Procrastiblog

January 16, 2008

Eye of the Tiger

Filed under: Tech — Chris @ 1:31 am

Does anybody know which new API in Mac OS X 10.4 is the reason I can’t use iLike the Amazon MP3 Downloader on my Power Mac G4? Any can anybody tell me why it sucks?

Believe it or not, I actually can’t upgrade to 10.4, because it only comes on DVD-ROM and my, ahem, 6 year old G4 doesn’t have a DVD-ROM drive. (You can get CDs if you buy a copy of 10.4 and send Apple a check for ten or fifteen bucks, but… eh, no.) I will not be buying a new computer this year.

January 9, 2008

New Hampshire Was a Tie?

Filed under: Not Tech, Politics — Chris @ 7:56 am

Via Andrew Sullivan comes this strange and interesting fact: Barack Obama was awarded more delegates (12) in New Hampshire than Hillary Clinton was (11). Despite the fact that the media covers the primaries as win or take all contests—and, thus, Clinton was victorious and Obama came in second—by the delegate apportionment metric the contest was a tie: they each got 9 pledged delegates. For some reason, Obama has one extra superdelegate, so he came out slightly ahead.

**Written request 1:** Collect every line of the records that contains the string "typed". Matching is case-sensitive.
The blog posts and the records have nothing to do with each other.

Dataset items
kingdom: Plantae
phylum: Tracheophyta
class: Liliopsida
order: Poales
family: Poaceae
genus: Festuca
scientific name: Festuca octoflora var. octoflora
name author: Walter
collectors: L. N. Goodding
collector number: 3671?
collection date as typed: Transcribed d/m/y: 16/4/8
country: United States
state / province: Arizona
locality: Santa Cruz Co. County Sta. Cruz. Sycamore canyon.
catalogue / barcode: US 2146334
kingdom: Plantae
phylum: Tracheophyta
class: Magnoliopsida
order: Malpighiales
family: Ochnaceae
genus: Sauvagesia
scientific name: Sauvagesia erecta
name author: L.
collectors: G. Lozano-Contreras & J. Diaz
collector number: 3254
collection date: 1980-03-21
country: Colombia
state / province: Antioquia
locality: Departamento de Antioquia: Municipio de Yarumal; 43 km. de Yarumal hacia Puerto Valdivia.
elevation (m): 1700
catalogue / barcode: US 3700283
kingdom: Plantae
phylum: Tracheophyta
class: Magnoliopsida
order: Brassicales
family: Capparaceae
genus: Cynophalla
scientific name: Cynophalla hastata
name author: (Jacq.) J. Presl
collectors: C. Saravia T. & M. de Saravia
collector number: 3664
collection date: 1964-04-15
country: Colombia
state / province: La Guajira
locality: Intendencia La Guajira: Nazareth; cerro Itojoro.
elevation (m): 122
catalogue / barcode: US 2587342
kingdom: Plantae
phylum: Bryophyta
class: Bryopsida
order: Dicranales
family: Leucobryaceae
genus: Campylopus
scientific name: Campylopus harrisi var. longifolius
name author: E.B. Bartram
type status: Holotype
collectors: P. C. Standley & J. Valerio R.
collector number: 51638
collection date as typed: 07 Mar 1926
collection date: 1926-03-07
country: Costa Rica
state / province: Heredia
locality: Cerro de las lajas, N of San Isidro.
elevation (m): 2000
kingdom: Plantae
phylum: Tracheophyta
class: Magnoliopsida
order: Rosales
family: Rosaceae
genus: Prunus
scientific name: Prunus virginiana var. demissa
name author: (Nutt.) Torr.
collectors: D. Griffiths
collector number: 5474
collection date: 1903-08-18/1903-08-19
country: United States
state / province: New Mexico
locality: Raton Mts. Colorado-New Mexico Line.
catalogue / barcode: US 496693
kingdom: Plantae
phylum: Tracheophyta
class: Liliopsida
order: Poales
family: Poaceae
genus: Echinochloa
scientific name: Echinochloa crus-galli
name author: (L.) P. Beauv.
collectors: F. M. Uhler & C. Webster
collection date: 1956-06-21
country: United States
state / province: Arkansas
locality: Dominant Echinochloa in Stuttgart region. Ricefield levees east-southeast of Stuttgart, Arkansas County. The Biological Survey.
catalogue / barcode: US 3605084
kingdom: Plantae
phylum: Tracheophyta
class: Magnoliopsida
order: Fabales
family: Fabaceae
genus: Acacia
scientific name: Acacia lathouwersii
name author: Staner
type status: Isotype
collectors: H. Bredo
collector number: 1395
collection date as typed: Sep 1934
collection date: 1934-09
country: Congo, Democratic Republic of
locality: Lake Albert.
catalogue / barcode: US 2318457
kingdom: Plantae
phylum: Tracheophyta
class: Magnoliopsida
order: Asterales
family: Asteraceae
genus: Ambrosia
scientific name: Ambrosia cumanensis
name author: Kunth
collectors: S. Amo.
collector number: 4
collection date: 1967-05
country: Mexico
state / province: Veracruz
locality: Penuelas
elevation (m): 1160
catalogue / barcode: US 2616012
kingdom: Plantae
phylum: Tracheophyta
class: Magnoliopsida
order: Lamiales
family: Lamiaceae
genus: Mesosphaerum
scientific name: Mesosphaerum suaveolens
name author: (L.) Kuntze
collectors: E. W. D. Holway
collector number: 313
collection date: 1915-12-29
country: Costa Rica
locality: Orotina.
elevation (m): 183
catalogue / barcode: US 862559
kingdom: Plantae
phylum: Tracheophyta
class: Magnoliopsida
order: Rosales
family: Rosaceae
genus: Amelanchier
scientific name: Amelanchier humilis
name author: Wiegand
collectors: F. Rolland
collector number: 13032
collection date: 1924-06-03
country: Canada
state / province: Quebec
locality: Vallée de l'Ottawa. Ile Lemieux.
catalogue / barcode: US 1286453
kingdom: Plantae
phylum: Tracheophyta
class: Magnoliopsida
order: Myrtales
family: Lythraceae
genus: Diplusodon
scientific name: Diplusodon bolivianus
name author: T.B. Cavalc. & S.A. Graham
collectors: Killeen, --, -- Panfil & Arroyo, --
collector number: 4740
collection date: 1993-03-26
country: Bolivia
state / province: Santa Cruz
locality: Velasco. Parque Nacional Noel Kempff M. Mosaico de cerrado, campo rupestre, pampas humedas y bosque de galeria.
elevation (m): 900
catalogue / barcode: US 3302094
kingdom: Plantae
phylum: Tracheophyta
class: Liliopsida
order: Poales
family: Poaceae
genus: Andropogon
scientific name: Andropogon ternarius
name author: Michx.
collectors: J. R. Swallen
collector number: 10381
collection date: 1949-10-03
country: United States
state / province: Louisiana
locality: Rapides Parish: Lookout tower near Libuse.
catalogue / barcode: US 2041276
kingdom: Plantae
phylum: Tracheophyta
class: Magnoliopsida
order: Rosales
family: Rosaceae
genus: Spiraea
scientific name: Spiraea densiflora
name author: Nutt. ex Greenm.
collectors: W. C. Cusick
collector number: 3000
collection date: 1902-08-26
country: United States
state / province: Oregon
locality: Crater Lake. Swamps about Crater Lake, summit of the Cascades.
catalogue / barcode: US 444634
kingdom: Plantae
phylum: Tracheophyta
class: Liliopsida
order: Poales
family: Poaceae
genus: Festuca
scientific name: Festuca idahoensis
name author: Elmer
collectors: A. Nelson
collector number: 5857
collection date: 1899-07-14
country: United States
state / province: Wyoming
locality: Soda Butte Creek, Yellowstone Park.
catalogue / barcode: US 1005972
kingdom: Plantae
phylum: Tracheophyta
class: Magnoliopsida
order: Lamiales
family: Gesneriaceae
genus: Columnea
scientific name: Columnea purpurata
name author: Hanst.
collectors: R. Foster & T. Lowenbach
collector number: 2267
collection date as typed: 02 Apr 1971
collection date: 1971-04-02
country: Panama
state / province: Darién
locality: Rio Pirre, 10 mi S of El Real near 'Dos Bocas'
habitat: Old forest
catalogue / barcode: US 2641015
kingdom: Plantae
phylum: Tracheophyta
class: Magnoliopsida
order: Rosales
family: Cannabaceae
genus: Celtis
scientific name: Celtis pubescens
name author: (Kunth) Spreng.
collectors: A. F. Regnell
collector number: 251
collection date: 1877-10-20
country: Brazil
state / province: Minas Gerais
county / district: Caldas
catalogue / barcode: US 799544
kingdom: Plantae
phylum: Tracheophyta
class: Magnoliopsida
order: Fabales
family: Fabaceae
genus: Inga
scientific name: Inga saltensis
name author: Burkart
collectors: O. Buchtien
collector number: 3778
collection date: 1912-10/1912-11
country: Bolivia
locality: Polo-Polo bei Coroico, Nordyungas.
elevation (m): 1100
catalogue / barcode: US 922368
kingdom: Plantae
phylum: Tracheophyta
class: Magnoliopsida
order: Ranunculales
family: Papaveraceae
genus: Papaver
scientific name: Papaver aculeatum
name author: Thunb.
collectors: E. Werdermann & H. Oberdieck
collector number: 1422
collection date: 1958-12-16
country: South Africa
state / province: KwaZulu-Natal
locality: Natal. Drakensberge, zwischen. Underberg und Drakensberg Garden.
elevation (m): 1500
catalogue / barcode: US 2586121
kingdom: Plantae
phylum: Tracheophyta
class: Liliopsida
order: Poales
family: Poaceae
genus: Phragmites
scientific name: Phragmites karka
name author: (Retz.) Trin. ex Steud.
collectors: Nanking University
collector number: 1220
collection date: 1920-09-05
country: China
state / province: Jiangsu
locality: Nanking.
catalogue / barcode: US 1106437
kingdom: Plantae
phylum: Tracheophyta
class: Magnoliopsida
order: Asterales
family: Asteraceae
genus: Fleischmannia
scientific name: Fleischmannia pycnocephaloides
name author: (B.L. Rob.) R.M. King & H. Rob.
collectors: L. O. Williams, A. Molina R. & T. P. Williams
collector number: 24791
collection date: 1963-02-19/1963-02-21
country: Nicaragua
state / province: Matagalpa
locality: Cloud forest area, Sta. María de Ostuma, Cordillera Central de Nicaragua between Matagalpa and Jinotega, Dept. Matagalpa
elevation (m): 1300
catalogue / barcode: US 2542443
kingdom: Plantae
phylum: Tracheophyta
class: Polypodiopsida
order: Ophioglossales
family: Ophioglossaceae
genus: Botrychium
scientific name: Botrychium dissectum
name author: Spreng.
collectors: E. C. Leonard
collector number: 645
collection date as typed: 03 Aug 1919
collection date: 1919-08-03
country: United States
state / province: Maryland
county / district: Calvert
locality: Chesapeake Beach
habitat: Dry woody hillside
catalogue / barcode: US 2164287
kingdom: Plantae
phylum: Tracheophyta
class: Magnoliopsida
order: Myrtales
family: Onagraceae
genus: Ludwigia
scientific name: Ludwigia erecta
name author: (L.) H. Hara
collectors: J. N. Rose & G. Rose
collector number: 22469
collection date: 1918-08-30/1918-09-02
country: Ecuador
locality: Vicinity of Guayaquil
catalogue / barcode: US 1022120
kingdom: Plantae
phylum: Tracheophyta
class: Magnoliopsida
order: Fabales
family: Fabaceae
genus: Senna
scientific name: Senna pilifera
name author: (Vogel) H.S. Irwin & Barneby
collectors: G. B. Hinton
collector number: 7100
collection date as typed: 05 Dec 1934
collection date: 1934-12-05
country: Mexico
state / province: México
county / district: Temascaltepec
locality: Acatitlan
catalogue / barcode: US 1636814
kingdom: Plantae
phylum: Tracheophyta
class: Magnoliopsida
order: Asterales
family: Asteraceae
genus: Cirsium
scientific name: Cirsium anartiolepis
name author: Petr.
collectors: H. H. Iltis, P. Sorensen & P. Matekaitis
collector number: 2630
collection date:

**Written request 2:** In the blog posts, how many pledged delegates did Obama and Clinton each receive in New Hampshire?

**Result 1:**
collection date as typed: Transcribed d/m/y: 16/4/8
collection date as typed: 07 Mar 1926
collection date as typed: Sep 1934
collection date as typed: 02 Apr 1971
collection date as typed: 03 Aug 1919
collection date as typed: 05 Dec 1934

**Result 2:** Each received 9 pledged delegates.